- Exercise description:
Please arrange the part of the data that opens with the line containing "Skip to main content" and closes with the line containing "Reserve your room for only $50 per person" as a Markdown table with the columns No. and Text, one row per line. Leave out blank lines and pictures.

- Data for review:
☆ ☆ ☆

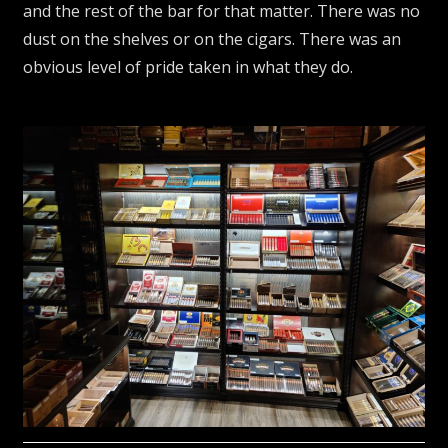
and the rest of the bar for that matter. There was no
dust on the shelves or on the cigars. There was an
obvious level of pride taken in what they do.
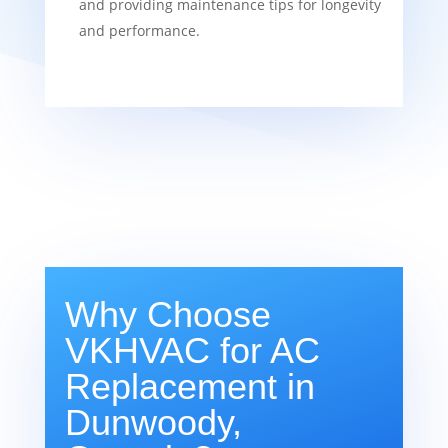
and providing maintenance tips for longevity
and performance.
Why Choose
VKHVAC for AC
Replacement in
Dunwoody,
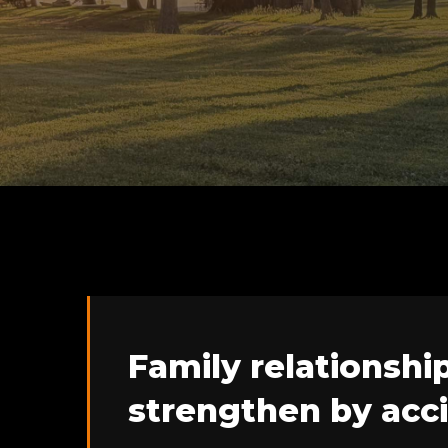
Family relationshi
strengthen by acc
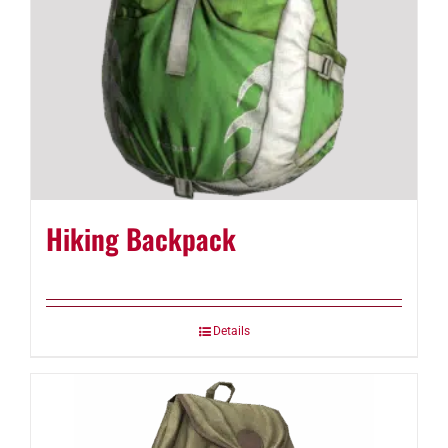
Hiking Backpack
Details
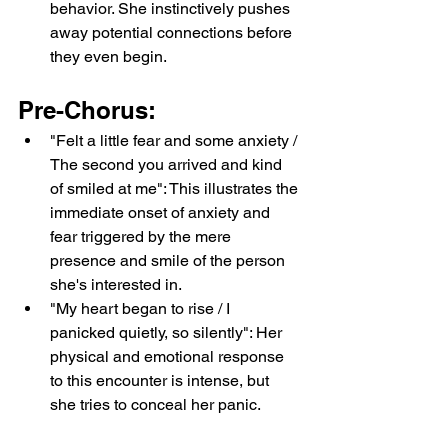
behavior. She instinctively pushes 
away potential connections before 
they even begin.
Pre-Chorus:
"Felt a little fear and some anxiety / 
The second you arrived and kind 
of smiled at me": This illustrates the 
immediate onset of anxiety and 
fear triggered by the mere 
presence and smile of the person 
she's interested in.
"My heart began to rise / I 
panicked quietly, so silently": Her 
physical and emotional response 
to this encounter is intense, but 
she tries to conceal her panic.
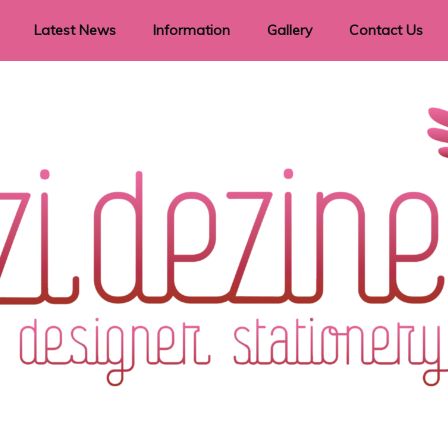
Latest News
Information
Gallery
Contact Us
vent Signage
Helpful Hints
Order timeframes
Privacy Policy
Returns
Shipping Information
Terms & Conditions
ry in all themes to suit every budget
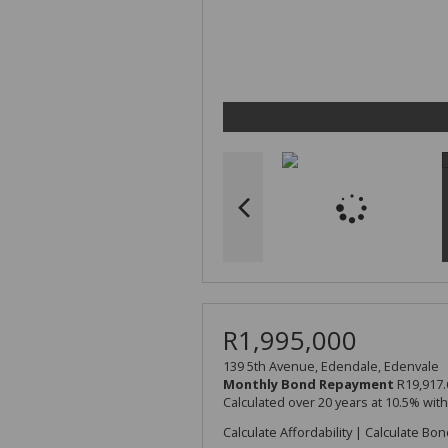
R1,995,000
139 5th Avenue, Edendale, Edenvale
Monthly Bond Repayment
R19,917.
Calculated over 20 years at 10.5% wit
Calculate Affordability
|
Calculate Bon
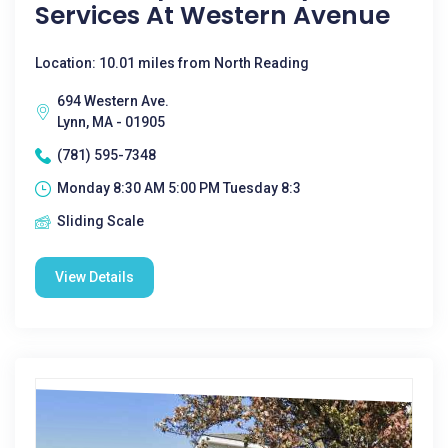
Services At Western Avenue
Location: 10.01 miles from North Reading
694 Western Ave.
Lynn, MA - 01905
(781) 595-7348
Monday 8:30 AM 5:00 PM Tuesday 8:3
Sliding Scale
View Details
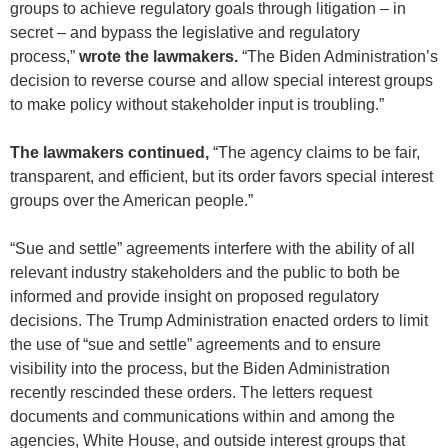
groups to achieve regulatory goals through litigation – in
secret – and bypass the legislative and regulatory
process,”
wrote the lawmakers.
“The Biden Administration’s
decision to reverse course and allow special interest groups
to make policy without stakeholder input is troubling.”
The lawmakers continued,
“The agency claims to be fair,
transparent, and efficient, but its order favors special interest
groups over the American people.”
“Sue and settle” agreements interfere with the ability of all
relevant industry stakeholders and the public to both be
informed and provide insight on proposed regulatory
decisions. The Trump Administration enacted orders to limit
the use of “sue and settle” agreements and to ensure
visibility into the process, but the Biden Administration
recently rescinded these orders. The letters request
documents and communications within and among the
agencies, White House, and outside interest groups that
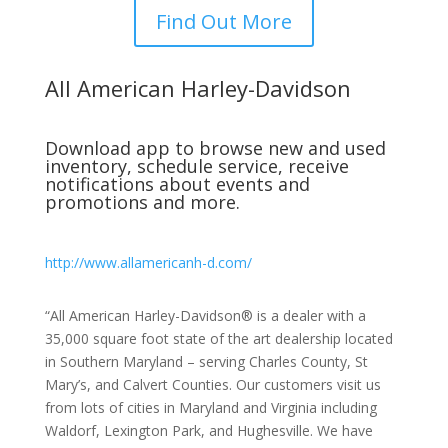
Find Out More
All American Harley-Davidson
Download app to browse new and used
inventory, schedule service, receive
notifications about events and
promotions and more.
http://www.allamericanh-d.com/
“All American Harley-Davidson® is a dealer with a
35,000 square foot state of the art dealership located
in Southern Maryland – serving Charles County, St
Mary’s, and Calvert Counties. Our customers visit us
from lots of cities in Maryland and Virginia including
Waldorf, Lexington Park, and Hughesville. We have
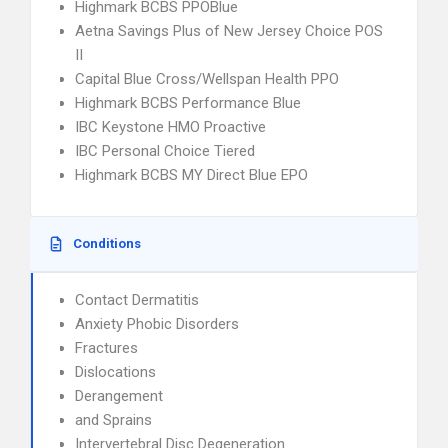
Highmark BCBS PPOBlue
Aetna Savings Plus of New Jersey Choice POS
II
Capital Blue Cross/Wellspan Health PPO
Highmark BCBS Performance Blue
IBC Keystone HMO Proactive
IBC Personal Choice Tiered
Highmark BCBS MY Direct Blue EPO
Conditions
Contact Dermatitis
Anxiety Phobic Disorders
Fractures
Dislocations
Derangement
and Sprains
Intervertebral Disc Degeneration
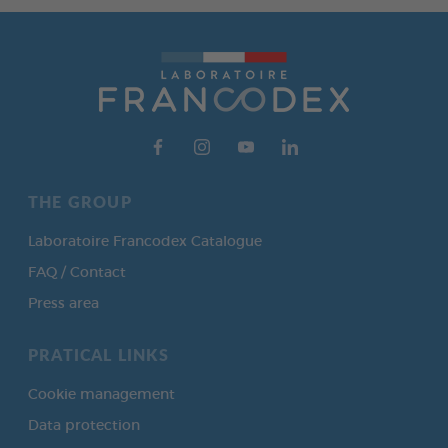
THE GROUP
Laboratoire Francodex Catalogue
FAQ / Contact
Press area
PRATICAL LINKS
Cookie management
Data protection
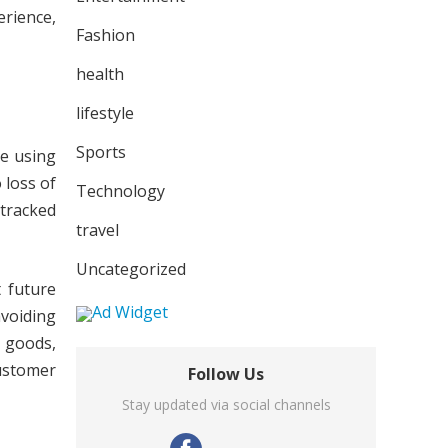
erience,
Fashion
health
lifestyle
Sports
le using
 loss of
Technology
 tracked
travel
Uncategorized
t future
avoiding
 goods,
customer
Follow Us
Stay updated via social channels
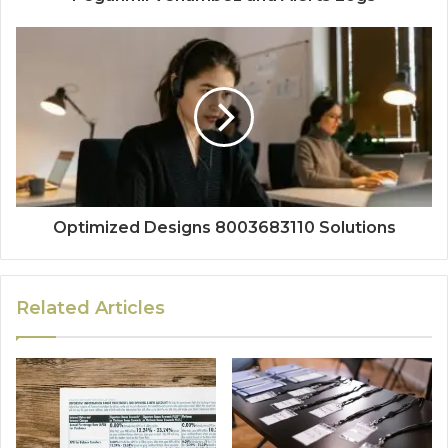
Optimized Designs 8003683110 Solutions
Related Articles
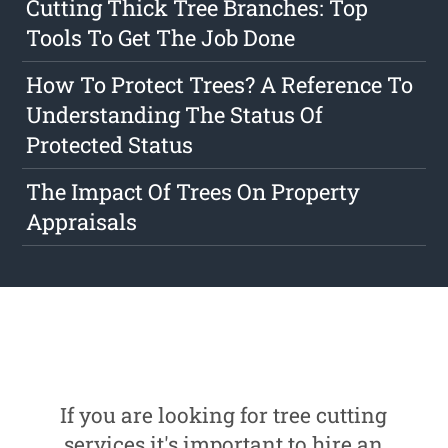
Cutting Thick Tree Branches: Top
Tools To Get The Job Done
How To Protect Trees? A Reference To
Understanding The Status Of
Protected Status
The Impact Of Trees On Property
Appraisals
If you are looking for tree cutting
services it's important to hire an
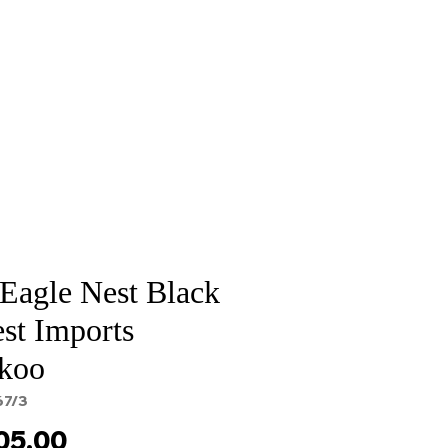
Sale
Cart Page
 Eagle Nest Black
st Imports
koo
67/3
Price
05.00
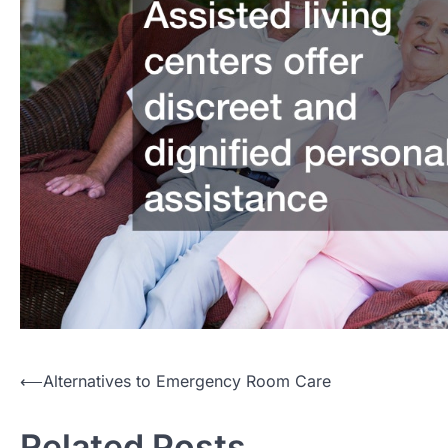
Post
⟵
Alternatives to Emergency Room Care
navigation
Related Posts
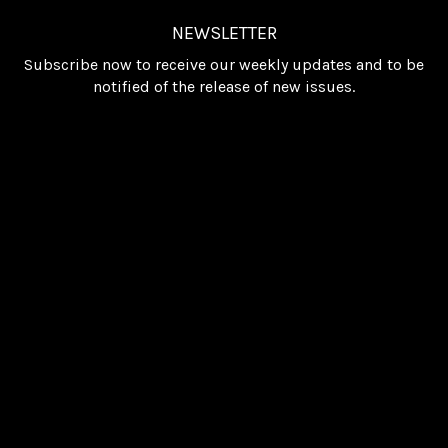
NEWSLETTER
Subscribe now to receive our weekly updates and to be
notified of the release of new issues.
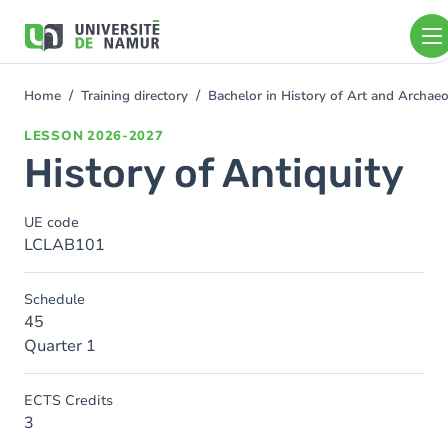
Skip to main content
Skip
to
main
content
Home
Training directory
Bachelor in History of Art and Archa
You
are
LESSON
2026-2027
here
History of Antiquity
UE code
LCLAB101
Schedule
45
Quarter 1
ECTS Credits
3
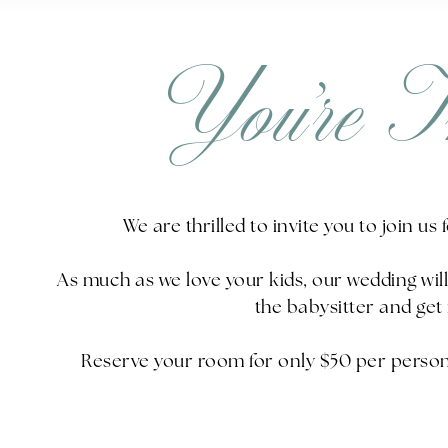
You’re I
We are thrilled to invite you to join us
As much as we love your kids, our wedding wi
the babysitter and get 
Reserve your room for only $50 per person 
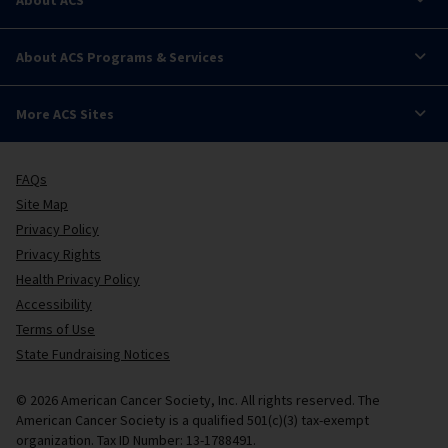
About ACS Programs & Services
More ACS Sites
FAQs
Site Map
Privacy Policy
Privacy Rights
Health Privacy Policy
Accessibility
Terms of Use
State Fundraising Notices
© 2026 American Cancer Society, Inc. All rights reserved. The
American Cancer Society is a qualified 501(c)(3) tax-exempt
organization. Tax ID Number: 13-1788491.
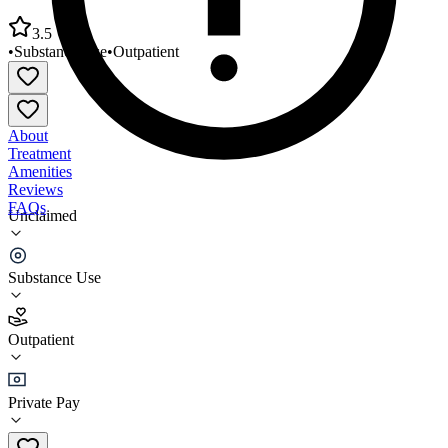
3.5
•
Substance Use
•
Outpatient
About
Treatment
Amenities
Reviews
FAQs
Unclaimed
Clinical Services Department Weingart Center
Association
Substance Use
3.5
Outpatient
(
234
)
•
Outpatient
Private Pay
(213) 627-9000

☆ ☆ ☆

- Exercise solution:
| No. | Text |
|---|---|
| 1 | Skip to main content |
| 2 | Skip |
| 3 | to |
| 4 | main |
| 5 | content |
| 6 | Home |
| 7 | Training directory |
| 8 | Bachelor in History of Art and Archa |
| 9 | You |
| 10 | are |
| 11 | LESSON |
| 12 | 2026-2027 |
| 13 | here |
| 14 | History of Antiquity |
| 15 | UE code |
| 16 | LCLAB101 |
| 17 | Schedule |
| 18 | 45 |
| 19 | Quarter 1 |
| 20 | ECTS Credits |
| 21 | 3 |
| 22 | You’re I |
| 23 | We are thrilled to invite you to join us |
| 24 | As much as we love your kids, our wedding wi |
| 25 | the babysitter and get  |
| 26 | Reserve your room for only $50 per person  |